Nachdem die Engländer sie 1918 aus Sikkim ausgewiesen hatten, reiste sie über Korea und Japan nach Peking und quer durch das von Bürgerkrieg und Seuchen geplagte China nach Kumbum, dem größten Kloster in der tibetischen Ostprovinz Amdo. Bank- und Postverkehr waren unsicher. Sie blieb fast zwei Jahre in Kumbum, die einzige Frau unter ein paar tausend Mönchen. Als Philippe ihr mitteilte, er habe die Absicht, nach Amerika auszuwandern, verbot sie ihm nachdrücklich, ein solches Ansinnen in Tat umzusetzen. Sie brauchte ihn als Stütze, jemand, der ihr regelmäßig Geld überwies, dem sie schreiben und ihre Objekte schicken konnte.

Straßen-Szene in Lhasa

Auf einem Foto sieht man sie im hochgeschlossenen Kleid einer buddhistischen Nonne, mit einer Gebetskette aus geschnitzten Totenschädeln in der Hand und einer Lamamütze auf dem Kopf. Angespannter Blick, ein strenges, fast männlich wirkendes Gesicht. Man sieht sie auf keinem Foto lächeln, höchstens mal einen entspannten Zug um den Mund. Die Frau war von einer despotischen Stur- und Hartnäckigkeit, die nicht davor zurückschreckte, einem Träger eine Tracht Prügel zu verpassen, wenn sie es für angebracht hielt.
Hinter ihr steht Aphur Yongden in tibetischem Rock, Schaffellmütze, Brille, melancholischer Blick, die Hände auf dem Rücken verschränkt. Es ist wohl das bekannteste Foto des ungleichen Paares.

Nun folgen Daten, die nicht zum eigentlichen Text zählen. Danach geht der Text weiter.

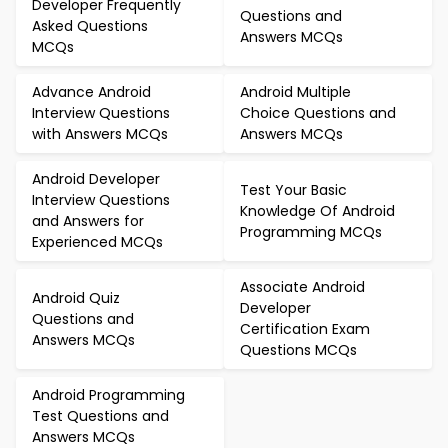
Developer Frequently
Questions and
Asked Questions
Answers MCQs
MCQs
Advance Android
Android Multiple
Interview Questions
Choice Questions and
with Answers MCQs
Answers MCQs
Android Developer
Test Your Basic
Interview Questions
Knowledge Of Android
and Answers for
Programming MCQs
Experienced MCQs
Associate Android
Android Quiz
Developer
Questions and
Certification Exam
Answers MCQs
Questions MCQs
Android Programming
Test Questions and
Answers MCQs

Als sie in Sikkim dem Lama in den Himalaja gefolgt war, hatte sie Aphur Yongden als Boy zu sechs Rupien Monatsgehalt engagiert. Aphur, 1899 in Mando, Sikkim geboren, galt als Reinkarnation des tibetischen Häuptlings Tekonkok, der ein Boddhisattva gewesen war. Yongdens Großvater, ein Lama-Zauberer, konnte es regnen oder hageln lassen. Alexandra fasste eine tiefe Zuneigung zu dem Jungen. Er hatte den gleichen Abenteuergeist wie sie, sein größter Wunsch war es, zu reisen. Als die englischen Kolonialbeamten sie des Landes verwiesen, blieb Yongden bei ihr. Vielleicht war ihm nicht klar, dass er seine Heimat nie wieder sehen würde. Ein treuer Gefährte, der ihr auf all den abenteuerlichen Wegen durch Japan, Korea, China und Tibet folgte, unbeirrt Hunger, Kälte, Strapazen und ihre Wutausbrüche hinnahm. Sie bezeichnete ihn als ihren Sohn. Nach Frankreich zurückgekehrt, adoptierte sie ihn, sehr zum Ärger von Philippe Néel. Yongden half ihr bei der Interpretation und Übersetzung tibetischer Texte, dank ihm gelang es Alexandra überhaupt nach Lhasa zu kommen.
Doch das Leben unter ihrer Fuchtel wurde immer mehr zu einer Qual.
Er starb 1955 an einer Alkoholvergiftung. Alexandra war niedergeschmettert! Was für eine Riesendummheit von ihm, vor ihr zu sterben. Monatelang konnte sie keine Zeile mehr schreiben. Yongden verkörperte für sie die langen Wanderungen und Reiseabenteuer, die sie in den vergangenen vierzig Jahren gemeinsam überstanden hatten. Nach ihrem Tod 1969, brachte Marie-Madelaine Peronnet die Asche der beiden nach Indien und streute sie auf dem Ganges aus.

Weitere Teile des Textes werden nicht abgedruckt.